On the other hand, if you’re sequencing large genomes de novo, or are running large numbers of individual samples with a significant amount of data per sample, you should probably get a high-throughput sequencer.
Factor 3: Cost per base analyzed
Buying a sequencer with the lowest cost per megabase or gigabase is important if you’re pushing the limits of data generation, but less so if you have very defined needs that can be met by a lower-throughput instrument. Again, cost varies quite a bit across the different platforms, even among sequencers from the same vendor.
Factor 4: Range of available read lengths and the option for generating paired-end or mate-pair reads
Most but not all platforms are capable of generating paired-end reads, but the lengths of individual reads and paired ends vary across platforms. For example, the Illumina GAIIx sequencers generate read lengths of up to 150 bps currently; the HiSeq, Illumina’s highest-throughput platform, can go to 100 bps. Illumina has announced that it will upgrade this to 150 bps later this year. For Solid sequencers, read lengths are shorter, only 50 bases, but the quality of those reads is reputedly higher due to their di-base encoding scheme.
For 454 sequencers, the paired ends are produced within single reads. The single read length is currently 400, which will increase to 700 this summer. But keep in mind that when you generate a paired-end read you will obtain a distribution of read lengths averaging approximately half of the single read length because the two mates are produced out of single reads. So, the average length for paired-end 454 reads will only be 200–350 for the foreseeable future.

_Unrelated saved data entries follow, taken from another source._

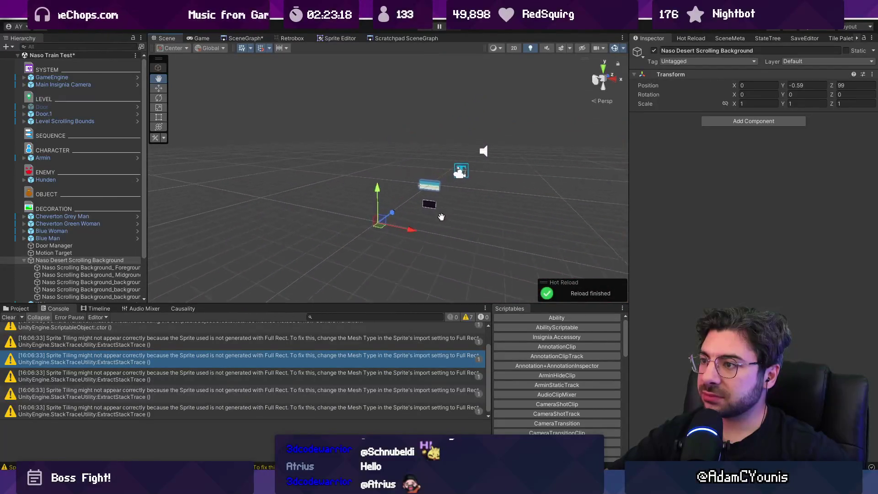
mouse_move(441, 217)
left_mouse_down()
mouse_move(324, 276)
mouse_move(396, 207)
mouse_move(422, 121)
left_mouse_up()
scroll(308, 162, "up", 3)
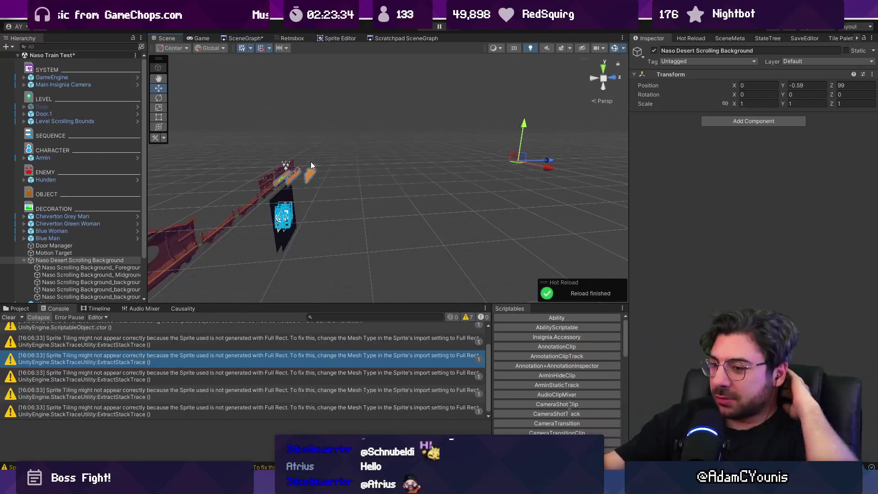
Check the background layers, then set Naso Desert Scrolling Background's Position Z to 100.
left_click(114, 266)
left_click(120, 275)
left_click(122, 282)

Factor 5: Ease of operation
This factor includes both instrument ease of use, plus the level of automation and labor requirements for sample prep. Instruments employing emulsion PCR require additional steps, such as generating the emulsions, breaking them, and enriching the beads. Some vendors whose instruments use emulsion PCR, particularly Life Technologies and 454, provide some accessories that simplify sample prep, but you can’t get around the fact that additional steps are required.

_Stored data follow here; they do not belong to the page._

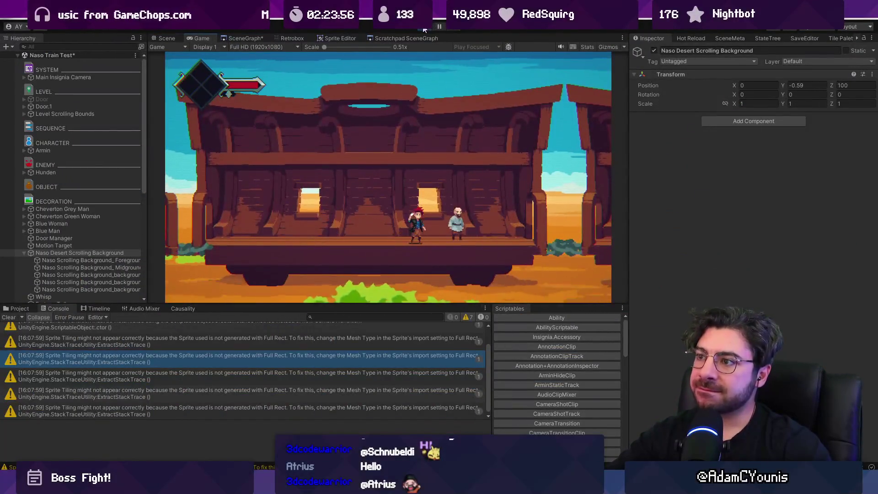
Stop the play-test and switch to ParallaxByDepth.cs in Visual Studio Code.
left_click(422, 29)
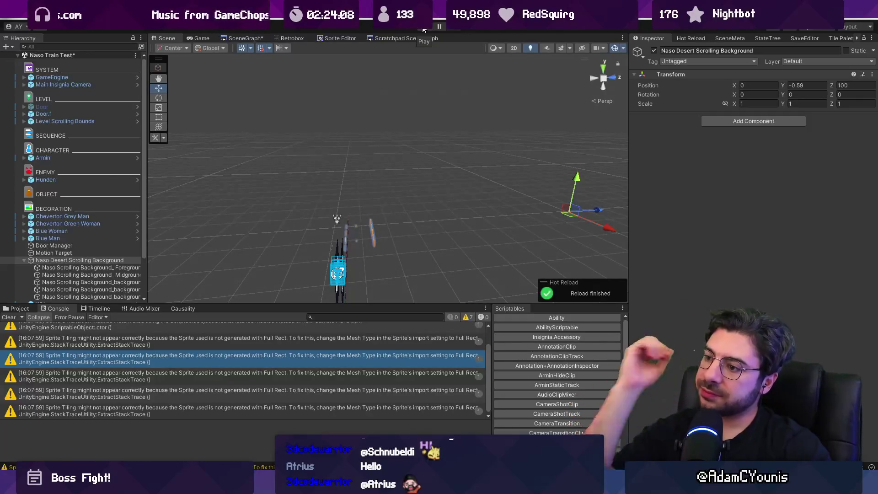
key("alt+Tab")
scroll(418, 215, "up", 15)
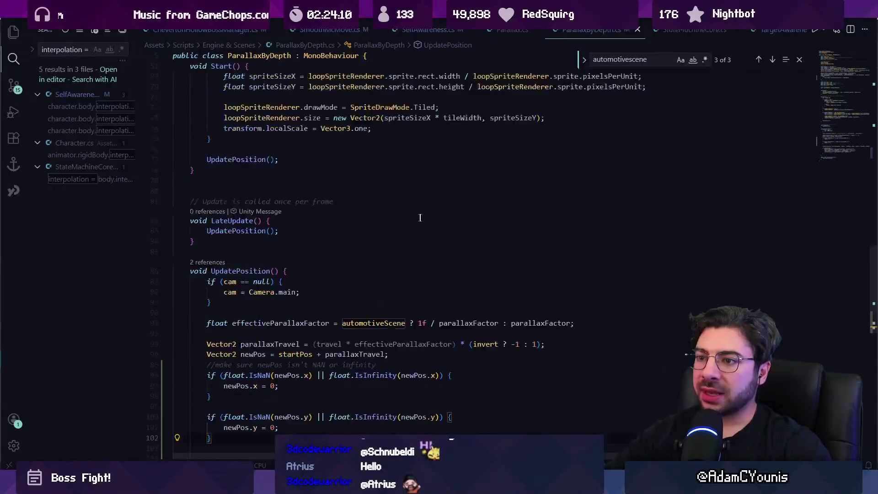
Scroll through the travel properties, Start() and UpdatePosition() in ParallaxByDepth.cs, then return to Unity.
scroll(417, 216, "up", 4)
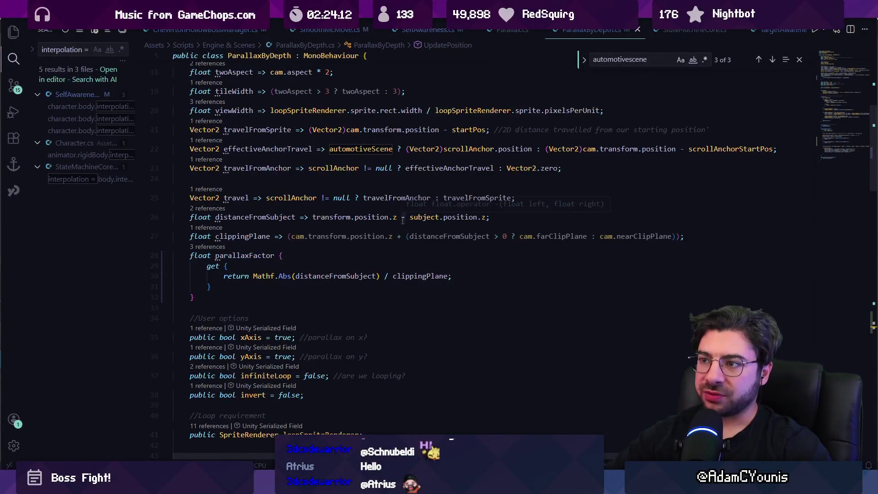
scroll(402, 220, "down", 10)
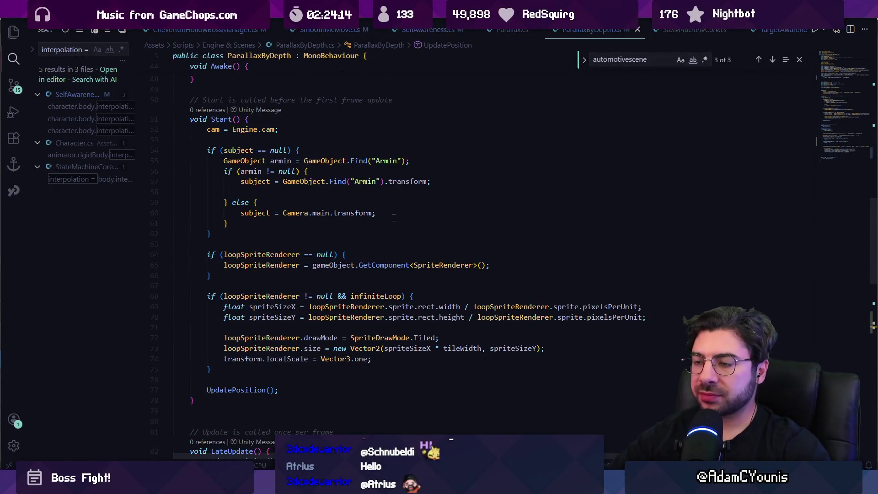
scroll(394, 218, "down", 7)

Ion Torrent is now offering a small, desktop instrument that conducts the entire emulsion PCR process in automated fashion. Since labor is a major cost associated with running a sequencer, the fewer things you need to do, the simpler the sample preparation, the lower your overall costs.
Factor 6: Read quality and the error or quality model for the reads
Different technologies produce different quality data. One factor to consider in longer reads is the distribution of quality across the read, where early bases read will be of a higher quality than those at the end. That varies depending on the sequencing technology. Illumina reads have a very high quality at the beginning of the read, which is maintained out to a substantial length, but then it drops off at the end of the read in a characteristic manner.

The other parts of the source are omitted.